То ли от размеренного хода, то ли валенки разносились, но Таланцев почти не чувствовал боли в ноге. Вероятней всего, утомление глушило боль.

Он шёл ссутулившись, пригнув голову к груди, чтобы хоть немного защитить лицо от ветра и уменьшить сопротивление. Казалось — не шёл, а плыл в снежном вихре.

Лыжню Таланцев потерял давно. Иногда натыкался на дерево: значит, свернул с дороги в лес. Наугад поворачивал, двигался дальше. Мелькнула мысль: остановиться, войти в лес и там переждать пургу. Нет, пусть медленно, но он всё-таки продвигается вперёд, а так потратит время впустую. Кто знает, когда окончится эта пурга?

Регулярно, через каждые полчаса, Таланцев давал себе маленькую передышку и клал в рот кусочек сахару: в какой-то мере это восстанавливало силы.

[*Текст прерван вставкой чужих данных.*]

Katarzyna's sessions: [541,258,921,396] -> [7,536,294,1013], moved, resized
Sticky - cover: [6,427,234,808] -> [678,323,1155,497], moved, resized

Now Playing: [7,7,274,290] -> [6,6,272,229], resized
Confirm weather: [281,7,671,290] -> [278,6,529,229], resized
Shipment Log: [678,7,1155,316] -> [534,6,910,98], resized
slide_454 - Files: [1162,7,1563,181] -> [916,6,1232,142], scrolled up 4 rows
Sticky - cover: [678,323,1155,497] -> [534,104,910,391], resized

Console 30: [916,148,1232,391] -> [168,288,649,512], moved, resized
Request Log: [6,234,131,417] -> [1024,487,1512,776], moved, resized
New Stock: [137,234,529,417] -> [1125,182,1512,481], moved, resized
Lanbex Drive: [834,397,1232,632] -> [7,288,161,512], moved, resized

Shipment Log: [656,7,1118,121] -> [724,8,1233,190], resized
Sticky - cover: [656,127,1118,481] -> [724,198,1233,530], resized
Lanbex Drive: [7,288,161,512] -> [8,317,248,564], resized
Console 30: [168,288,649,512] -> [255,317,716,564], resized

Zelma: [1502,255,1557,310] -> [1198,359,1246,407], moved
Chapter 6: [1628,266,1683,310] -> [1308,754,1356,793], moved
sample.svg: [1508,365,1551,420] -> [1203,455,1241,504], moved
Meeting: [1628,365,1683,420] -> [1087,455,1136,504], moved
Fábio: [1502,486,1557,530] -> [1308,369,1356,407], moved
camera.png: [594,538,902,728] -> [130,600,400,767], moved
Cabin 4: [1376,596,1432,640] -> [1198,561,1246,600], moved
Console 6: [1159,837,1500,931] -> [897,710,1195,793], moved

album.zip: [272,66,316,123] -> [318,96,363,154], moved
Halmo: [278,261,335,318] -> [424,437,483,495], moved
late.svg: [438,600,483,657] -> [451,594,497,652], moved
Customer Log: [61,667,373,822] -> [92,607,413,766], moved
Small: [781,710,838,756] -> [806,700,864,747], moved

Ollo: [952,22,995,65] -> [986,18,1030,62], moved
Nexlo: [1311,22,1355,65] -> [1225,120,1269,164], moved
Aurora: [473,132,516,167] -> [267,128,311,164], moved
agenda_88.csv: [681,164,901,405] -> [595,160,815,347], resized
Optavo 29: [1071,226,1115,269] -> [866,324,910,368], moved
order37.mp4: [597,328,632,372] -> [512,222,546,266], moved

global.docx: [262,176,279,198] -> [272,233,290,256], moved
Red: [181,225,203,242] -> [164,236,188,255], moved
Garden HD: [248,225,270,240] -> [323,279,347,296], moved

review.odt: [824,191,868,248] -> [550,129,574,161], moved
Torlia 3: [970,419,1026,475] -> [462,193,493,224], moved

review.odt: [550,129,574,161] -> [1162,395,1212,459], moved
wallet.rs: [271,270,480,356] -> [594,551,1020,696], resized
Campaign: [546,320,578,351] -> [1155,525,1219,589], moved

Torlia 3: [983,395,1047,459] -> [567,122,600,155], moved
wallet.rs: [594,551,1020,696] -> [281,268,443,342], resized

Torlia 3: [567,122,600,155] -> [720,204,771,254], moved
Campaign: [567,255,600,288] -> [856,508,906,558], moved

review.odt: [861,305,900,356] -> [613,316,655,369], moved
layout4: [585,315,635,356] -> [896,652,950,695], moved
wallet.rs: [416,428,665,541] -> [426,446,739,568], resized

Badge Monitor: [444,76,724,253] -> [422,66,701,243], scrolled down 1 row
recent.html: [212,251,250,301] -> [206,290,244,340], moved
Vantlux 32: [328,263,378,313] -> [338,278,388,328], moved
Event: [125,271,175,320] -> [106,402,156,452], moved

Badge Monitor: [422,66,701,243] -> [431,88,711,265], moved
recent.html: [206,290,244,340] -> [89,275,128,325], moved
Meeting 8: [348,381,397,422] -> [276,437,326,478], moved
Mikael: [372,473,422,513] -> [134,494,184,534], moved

Однажды в вое ветра ему почудились другие звуки. Прислушался—нет, просто воет ветер. Но когда ветер на минуту стих, он отчётливо уловил протяжный вой, похожий на рыдание. Таланцев никогда не слышал воя волков, но понял, что это волки. Он был горожанин, видел волков в зоопарке, с детства запомнился смешной и глупый зверюга из сказки о Красной Шапочке. То, что казалось прежде книжной романтикой, ожило, обступило со всех сторон: один, и лес, и вьюга, и волки.

Остановившись на третий «перекур», как он называл свой краткий отдых, Таланцев в первый раз подумал, что, пожалуй, не дойдёт.

В мыслях его не было отчаяния или страха: он так устал, что всё стало ему безразличным. Раньше Таланцев никогда не думал о смерти, а сейчас подумал — просто, как о вероятном и закономерном. Но сейчас «умереть» для него значило «не дойти», то есть не выполнить приказа, не сделать чего-то такого, что было важно не для него лично, а для всех, и тем самым лично для него.

Если бы этого чувства, которое обычно называют долгом, не было, он бы просто сел в снег, ни о чём не раздумывая, потому что не мог дальше идти, а там — будь что будет.

Но это чувство жило, оно толкало вперёд сильнее ветра, бившего в грудь, и он шёл, и знал, что будет идти, и остановится, когда не сможет идти дальше, передохнёт и пойдёт вновь, пока не дойдёт до конца.

Он двигался вперёд и думал. Какая это глупость — те мечты о счастье, которые у него были; ведь счастье — это сидеть у костра, не двигаясь, пить кипяток из котелка, и всё. Как глупо, что раньше он не понимал этого, гонялся за какими-то сверхмодными туфлями, заграничным вином. Ему было обидно за тех людей, которые, как и он когда-то, чего-то ищут, суетятся, мечутся в поисках красивых платьев, изящной мебели, мощных радиоприёмников — и не понимают, что такое счастье. А оно такое простое и доступное.